You claimed that "searches do not have as much protection" within (paraphrased) "the 100 mile zone". This is false, though it is something ACLU has repeatedly claimed (and which it now clarifies is false in its current guidance). Let's just start there.
Your own cites back up what I'm saying (as does the ACLU now) so I'm not going to find you new cites; start by rereading the ones you provided.
> The statute apparently supporting Border Patrol’s authority within the border provides agents the authority to “board and search for aliens” on any “aircraft, conveyance, or vehicle” within a “reasonable distance from any external boundary of the United States.” (later defined as 100 miles in 1953)
> The regulation also provides exceptions to the 100-mile rule whereby the Commissioner of CBP or the Assistant Secretary for ICE may declare a larger distance to be “reasonable” on a case-by-case basis
> The same regulation also authorizes CBP to enter private property, other than
residences, within 25 miles of the border without a warrant.
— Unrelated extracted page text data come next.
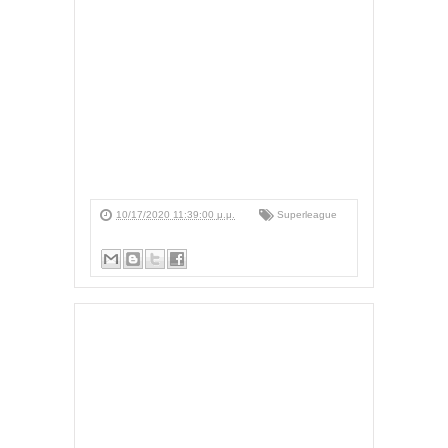
10/17/2020 11:39:00 μ.μ.
Superleague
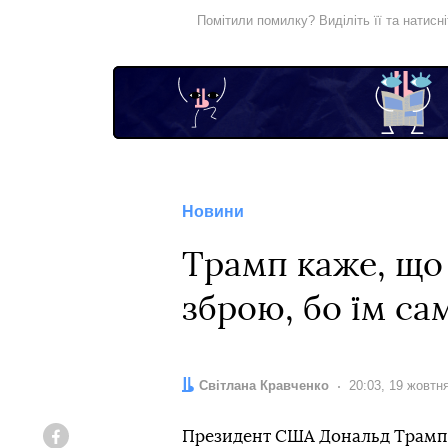
Помітили помилку? Виділіть її та натисн
Новини
Трамп каже, що
зброю, бо їм са
Автор:
Світлана Кравченко
Дата:
20:03, 19 жовтн
Президент США Дональд Трамп з
Facebook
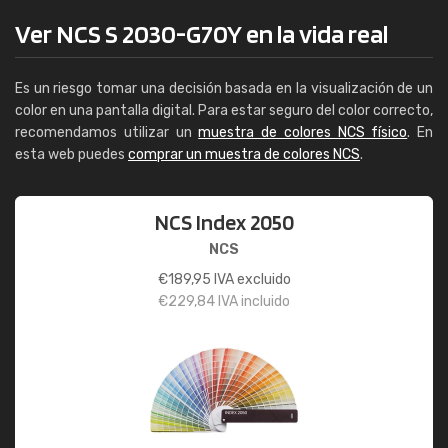
Ver NCS S 2030-G70Y en la vida real
Es un riesgo tomar una decisión basada en la visualización de un
color en una pantalla digital. Para estar seguro del color correcto,
recomendamos utilizar un
muestra de colores NCS físico
. En
esta web puedes
comprar un muestra de colores NCS
.
NCS Index 2050
NCS
€
189,95
IVA excluido
€
229,84
IVA incluido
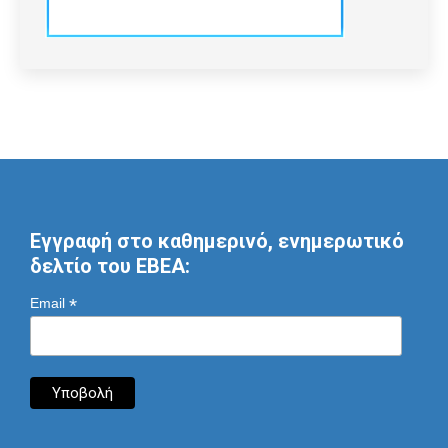
Εγγραφή στο καθημερινό, ενημερωτικό
δελτίο του ΕΒΕΑ:
*
Email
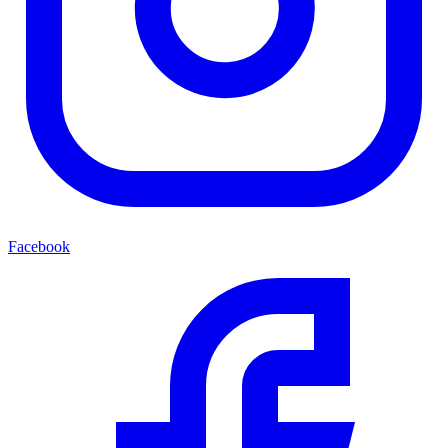
Facebook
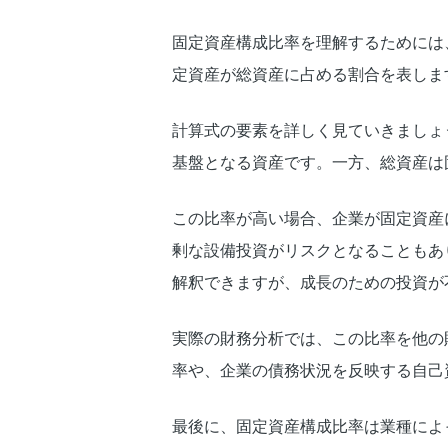
固定資産構成比率を理解するためには
定資産が総資産に占める割合を表しま
計算式の要素を詳しく見ていきましょ
基盤となる資産です。一方、総資産は
この比率が高い場合、企業が固定資産
剰な設備投資がリスクとなることもあ
解釈できますが、成長のための投資が
実際の財務分析では、この比率を他の
率や、企業の債務状況を反映する自己
最後に、固定資産構成比率は業種によ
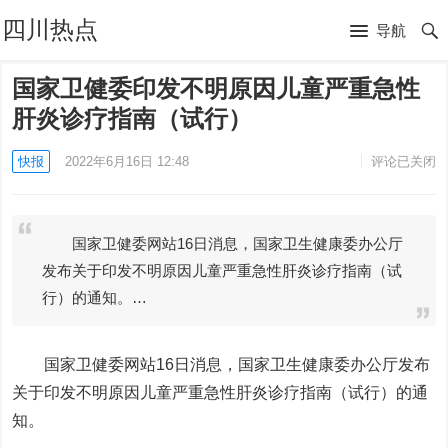
四川热点
导航
国家卫健委印发不明原因儿童严重急性
肝炎诊疗指南（试行）
快报
2022年6月16日 12:48
评论已关闭
国家卫健委网站16日消息，国家卫生健康委办公厅
发布关于印发不明原因儿童严重急性肝炎诊疗指南（试
行）的通知。…
国家卫健委网站16日消息，国家卫生健康委办公厅发布
关于印发不明原因儿童严重急性肝炎诊疗指南（试行）的通
知。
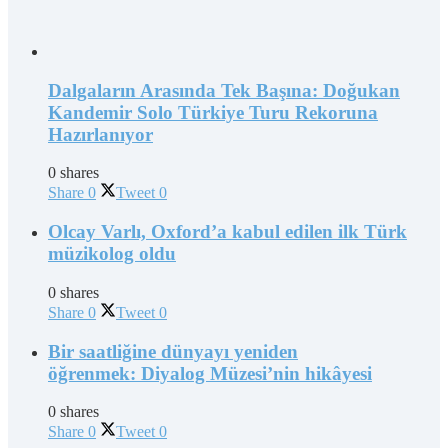
Dalgaların Arasında Tek Başına: Doğukan
Kandemir Solo Türkiye Turu Rekoruna
Hazırlanıyor
0 shares
Share
0
Tweet
0
Olcay Varlı, Oxford’a kabul edilen ilk Türk
müzikolog oldu
0 shares
Share
0
Tweet
0
Bir saatliğine dünyayı yeniden
öğrenmek: Diyalog Müzesi’nin hikâyesi
0 shares
Share
0
Tweet
0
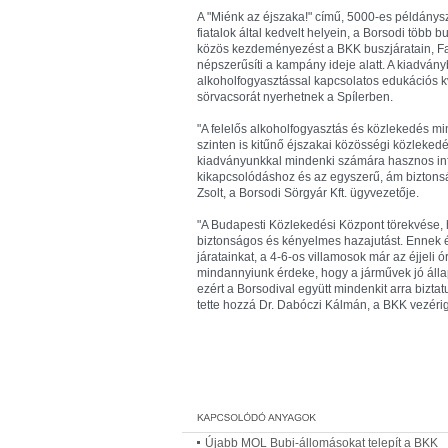
A "Miénk az éjszaka!" című, 5000-es példánys
fiatalok által kedvelt helyein, a Borsodi több 
közös kezdeményezést a BKK buszjáratain, Fa
népszerűsíti a kampány ideje alatt. A kiadvány
alkoholfogyasztással kapcsolatos edukációs kví
sörvacsorát nyerhetnek a Spílerben.
"A felelős alkoholfogyasztás és közlekedés m
szinten is kitűnő éjszakai közösségi közleked
kiadványunkkal mindenki számára hasznos info
kikapcsolódáshoz és az egyszerű, ám biztons
Zsolt, a Borsodi Sörgyár Kft. ügyvezetője.
"A Budapesti Közlekedési Központ törekvése, h
biztonságos és kényelmes hazajutást. Ennek é
járatainkat, a 4-6-os villamosok már az éjjeli
mindannyiunk érdeke, hogy a járművek jó áll
ezért a Borsodival együtt mindenkit arra bizta
tette hozzá Dr. Dabóczi Kálmán, a BKK vezéri
Újabb MOL Bubi-állomásokat telepít a BKK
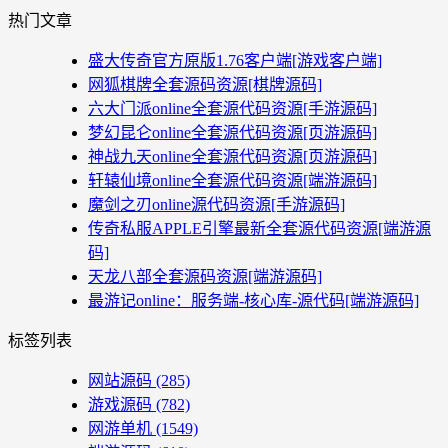
热门文章
盛大传奇官方原版1.76客户端[游戏客户端]
网狐棋牌全套源码资源[棋牌源码]
六大门派online全套源代码资源[手游源码]
梦幻昆仑online全套源代码资源[页游源码]
神战九天online全套源代码资源[页游源码]
轩辕仙境online全套源代码资源[端游源码]
魔剑之刃online源代码资源[手游源码]
传奇私服APPLE引擎最新全套源代码资源[端游源
码]
天龙八部全套源码资源[端游源码]
最游记online：服务端-核心库-源代码[端游源码]
标签列表
网站源码
(285)
游戏源码
(782)
网游单机
(1549)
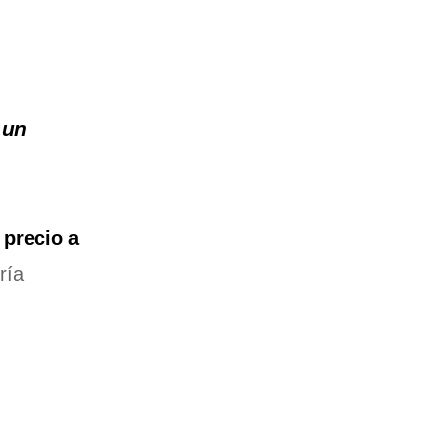
 un
 precio a
ría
I know that's not 100, but I think it's still "less protection" than people would reasonably assume there to be.
> In cases testing the Fourth Amendment limits of Border Patrol’s authority to conduct warrantless searches of those entering the country at ports of entry (including functional border equivalents, such as international airports), the courts have used a balancing test whereby the Fourth Amendment privacy rights of entrants are weighed against the sovereign’s security interests at the border.31 The Supreme Court has decided that there is a reduced expectation of privacy at the border, holding that the government’s interest in monitoring and controlling entrants outweighs the privacy interest of the individual. Thus, routine searches without a warrant, probable cause, or reasonable suspicion are considered inherently reasonable and automatically justified in that particular context.
> Although nothing in the Fourth Amendment (or Constitution generally) provides for such a principle, this doctrine has become known as the “border search exception” to the warrant requirement of the Fourth Amendment. The precise limits to this exception are disputed and continue to be tested
How is this not clear that it is not a settled issue, and generally gives them greater permission to search (e.g. without a warrant) than say, a vehicle that's 500 miles away from any external boundary (at the least, a port of entry or international airport)?
You are quoting this article misleadingly. Obviously, there is a border search exemption to the constitution. But, as the article and the ACLU both point out, it does not apply 100 (or 25) miles from the border; it applies only at actual border crossings. The article is not about the border search exemption; it's about the "100 mile zone", which, as I said, more or less creates only the ability for CBP to do superficial immigration checkpoints.
I don't understand how you think you're helping anyone by making these kinds of claims. Who is better off believing that the government has sweeping search powers that they don't actually have?
I have to agree with parent, the quoted law very much establishes a 100 mile zone, as they said... and I still see zero evidence of it being "a myth". Plus you seem to be moving the goalposts and not accepting that.
Your own cites back up what I'm saying (as does the ACLU now) so I'm not going to find you new cites; start by rereading the ones you provided.